### [Problem 1]
Answer these questions from the patent excerpt:
(a) What does FIG. 2 show?
(b) FIG. 5 shows a flat blank for which part?
(c) What does the upper spring serve to ensure?

### [Page excerpt]
BRIEF DESCRIPTION OF THE DRAWINGS
[0030] Further features and advantages of the invention result from
the following description which in connection with the enclosed
Figures explains the invention in more detail with reference to an
embodiment.
[0031] The drawings described herein are for illustrative purposes
only of selected embodiments and not all possible implementations,
and are not intended to limit the scope of the present
disclosure.
[0032] One embodiment of the invention is shown purely
schematically in the drawings and is described hereinafter in
greater detail.
[0033] FIG. 1 shows the electrical connection device in accordance
with the invention in a perspective view;
[0034] FIG. 2 shows a perspective view of the electrical connection
device from FIG. 1 without the upper spring;
[0035] FIG. 3 shows a perspective view of the upper spring of the
electrical connection device from FIG. 1;
[0036] FIG. 4 shows a flat blank for the upper spring of the
electrical connection device from FIG. 1;
[0037] FIG. 5 shows a flat blank for the tulip contact of the
electrical connection device from FIG. 1; and
[0038] FIG. 6 shows a perspective view of a further electrical
connection device in accordance with the invention.
[0039] Corresponding reference numerals indicate corresponding
parts throughout the several views of the drawings.
DETAILED DESCRIPTION OF THE PREFERRED EMBODIMENTS
[0040] Example embodiments will now be described more fully with
reference to the accompanying drawings.
[0041] A connection contact device in accordance with the invention
in the form of an electrical connection contact, or electrical
connection device 1, is shown in FIG. 1 in a perspective view. The
electrical connection device 1 comprises a flat contact 2 with at
least one tulip contact 3 and an upper spring 6 enclosing the tulip
contact 3 outwardly that serves to ensure the necessary contact
force.

### [Provided records]
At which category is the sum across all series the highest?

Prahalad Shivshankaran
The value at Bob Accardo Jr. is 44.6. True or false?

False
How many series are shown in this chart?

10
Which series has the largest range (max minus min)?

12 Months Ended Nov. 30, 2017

--

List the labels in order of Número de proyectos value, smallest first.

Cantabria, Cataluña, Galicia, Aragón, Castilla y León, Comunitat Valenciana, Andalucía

### [Problem 2]
Convert the rows into a Markdown table with columns No. and Line, starting at the line that has "List the labels" and stopping after the line that has "Cantabria, Cataluña, Galicia, Aragón, Castilla". Number each line and leave out blank lines.

### [Written reply 1]
(a) A perspective view of the electrical connection device from FIG. 1 without the upper spring.
(b) The tulip contact of the electrical connection device from FIG. 1.
(c) The necessary contact force.

### [Written reply 2]
| No. | Line |
|---|---|
| 1 | List the labels in order of Número de proyectos value, smallest first. |
| 2 | Cantabria, Cataluña, Galicia, Aragón, Castilla y León, Comunitat Valenciana, Andalucía |